TEILE DER ÜBUNG:
1. Mit welchem Wahlslogan tritt die CDU laut dem Blogeintrag zur politischen Diskussion bei der Berliner Wahl an?
2. Übertrage diesen Satz aus dem Blogeintrag zur politischen Diskussion ins Englische: »Wegner versprach, die CDU wolle „Berlin nicht schlechtreden. Berlin ist eine wunderbare Stadt.“«

AUSGEWÄHLTER AUSZUG:
##########
Donnerstag, 19. Januar 2023

Die politische Diskussion in Deutschland braucht einen Neubeginn

Blogeintrag | Kommentare (2)

Parteipolitik zeichnet sich seit jeher dadurch aus, vergleichsweise einfachen Reflexen zu folgen. Das Grundprinzip beruht auf einem einfachen Prinzip: Der politische Gegner liegt grundsätzlich falsch, die eigenen Ideen sind haushoch überlegen. Und selbstverständlich geschieht alles nur zum Wohle der Bevölkerung, die diese Intention, soweit sie anderer Meinung ist, nur nicht verstanden hat. Warum also jetzt die Forderung nach einem Neubeginn zwecks Änderung dieses reflexhaften, in Teilen logischen Verhaltens? Weil inzwischen ein Punkt erreicht ist, an dem sich die Akteure zulasten der Bevölkerung nur noch gegenseitig behindern und ein staunendes Publikum zurücklassen, das sich zunehmend abwendet. Beispiele gefällig? Hier sind drei wahllos ausgewählte:

Gestern haben Friedrich Merz und der Spitzenkandidat der CDU bei der Wahl zum Berliner Abgeordnetenhaus, Kai Wegner, den Wahlendspurt der CDU für diese Wahl eingeläutet. Merz sprach dabei davon, Wegner solle Regierender Bürgermeister in der „wunderschönen Stadt Berlin“ werden. Wegner versprach, die CDU wolle „Berlin nicht schlechtreden. Berlin ist eine wunderbare Stadt.“ Begleitet wird dies durch den Wahlslogan: „Berlin feiern. Senat feuern.“ Selbst Zeitgenossen mit Kurzzeitgedächtnis wird auffallen, dass diese Bekundungen einen gewissen Widerspruch zu Aussagen führender Vertreter von CDU und CSU nach den Silvesterkrawallen enthalten. Klar, wie überzeugend wäre es, zu einer Wahl mit dem Bekenntnis anzutreten, man selbst könne die Verhältnisse auch nicht schlagartig ändern und die Stadt sei unrettbar heruntergewirtschaftet? Letzteres hat allerdings der bayerische Ministerpräsident Dr. Markus Söder vor kurzem noch hoch auf der Zugspitze sinngemäß geäußert.
##########
ENTNOMMENES MATERIAL:

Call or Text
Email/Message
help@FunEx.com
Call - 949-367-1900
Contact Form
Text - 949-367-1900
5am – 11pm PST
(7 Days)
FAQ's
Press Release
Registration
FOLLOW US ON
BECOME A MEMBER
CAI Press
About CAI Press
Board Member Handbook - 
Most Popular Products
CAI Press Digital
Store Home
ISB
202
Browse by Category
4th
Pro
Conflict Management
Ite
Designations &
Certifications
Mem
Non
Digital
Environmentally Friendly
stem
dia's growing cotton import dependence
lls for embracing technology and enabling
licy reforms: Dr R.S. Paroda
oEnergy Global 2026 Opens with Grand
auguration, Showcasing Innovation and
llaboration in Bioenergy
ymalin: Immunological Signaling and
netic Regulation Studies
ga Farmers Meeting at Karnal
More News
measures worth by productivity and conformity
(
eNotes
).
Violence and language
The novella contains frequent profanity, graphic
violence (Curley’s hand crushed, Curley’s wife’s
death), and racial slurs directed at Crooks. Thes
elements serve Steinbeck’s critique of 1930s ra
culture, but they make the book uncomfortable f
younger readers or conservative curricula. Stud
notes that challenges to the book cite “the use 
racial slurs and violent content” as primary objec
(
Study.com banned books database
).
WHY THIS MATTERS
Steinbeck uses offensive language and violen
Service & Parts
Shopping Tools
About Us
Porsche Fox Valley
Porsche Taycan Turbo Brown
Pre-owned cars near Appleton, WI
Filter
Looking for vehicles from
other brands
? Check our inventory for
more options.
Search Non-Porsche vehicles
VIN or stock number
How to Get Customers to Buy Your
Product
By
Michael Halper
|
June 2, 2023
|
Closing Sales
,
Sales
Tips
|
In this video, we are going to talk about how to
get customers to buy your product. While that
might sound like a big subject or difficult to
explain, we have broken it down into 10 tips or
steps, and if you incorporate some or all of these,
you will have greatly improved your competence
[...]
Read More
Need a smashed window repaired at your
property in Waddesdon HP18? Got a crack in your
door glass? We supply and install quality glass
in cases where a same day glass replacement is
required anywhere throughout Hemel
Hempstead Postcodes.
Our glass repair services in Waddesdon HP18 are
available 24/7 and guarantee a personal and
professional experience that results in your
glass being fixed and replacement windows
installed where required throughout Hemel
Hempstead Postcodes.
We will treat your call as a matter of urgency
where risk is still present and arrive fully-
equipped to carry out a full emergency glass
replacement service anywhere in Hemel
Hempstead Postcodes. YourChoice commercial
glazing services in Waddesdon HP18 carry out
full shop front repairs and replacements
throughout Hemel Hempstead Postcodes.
##########
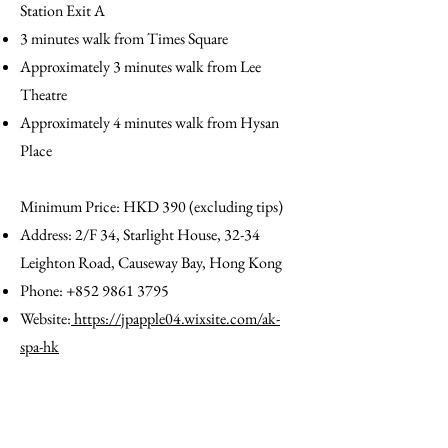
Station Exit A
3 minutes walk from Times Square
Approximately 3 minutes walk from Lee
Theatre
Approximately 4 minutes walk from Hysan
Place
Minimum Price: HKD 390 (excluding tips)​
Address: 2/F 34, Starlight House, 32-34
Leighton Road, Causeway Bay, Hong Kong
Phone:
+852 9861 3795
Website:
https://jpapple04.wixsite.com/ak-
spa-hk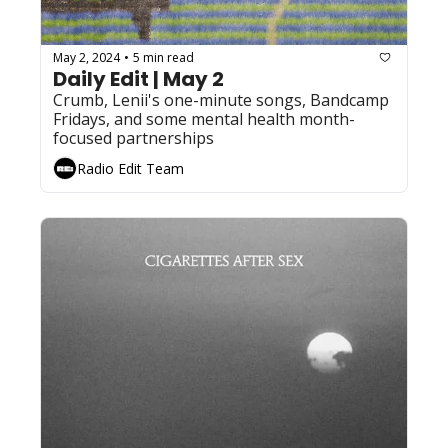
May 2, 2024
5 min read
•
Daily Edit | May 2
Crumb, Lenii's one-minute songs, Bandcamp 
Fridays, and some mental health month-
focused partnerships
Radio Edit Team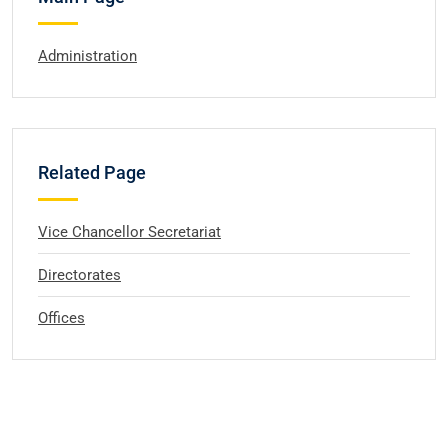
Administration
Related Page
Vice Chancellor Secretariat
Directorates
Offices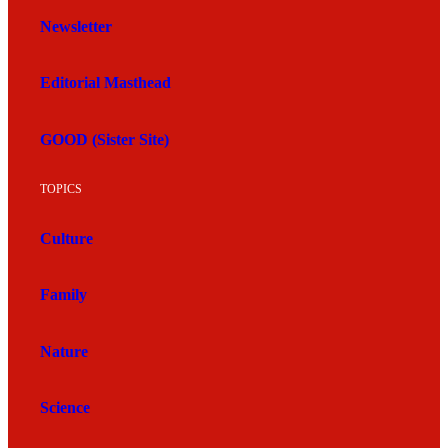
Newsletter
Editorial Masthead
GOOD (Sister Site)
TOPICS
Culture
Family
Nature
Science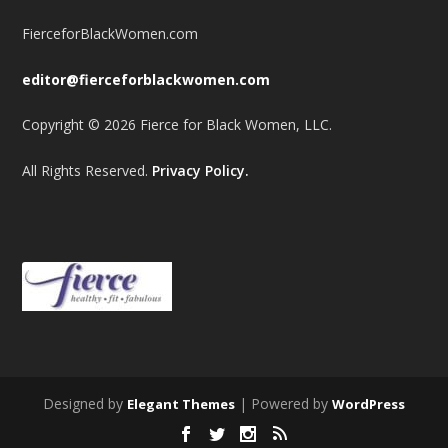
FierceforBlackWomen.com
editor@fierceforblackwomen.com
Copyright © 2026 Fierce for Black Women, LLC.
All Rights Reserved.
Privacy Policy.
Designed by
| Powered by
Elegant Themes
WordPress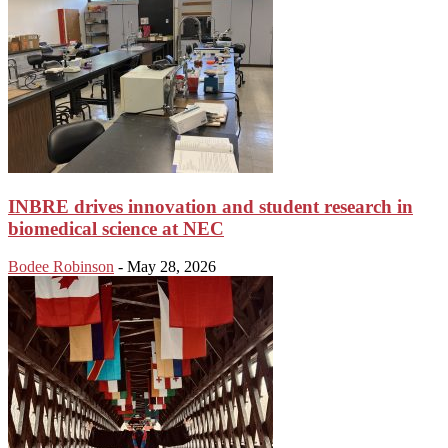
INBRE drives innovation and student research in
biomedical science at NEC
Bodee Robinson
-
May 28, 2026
##########
LÖSUNGEN JE AUFGABE:
1. „Berlin feiern. Senat feuern.“

2. Wegner promised that the CDU did not want to "talk Berlin down. Berlin is a wonderful city."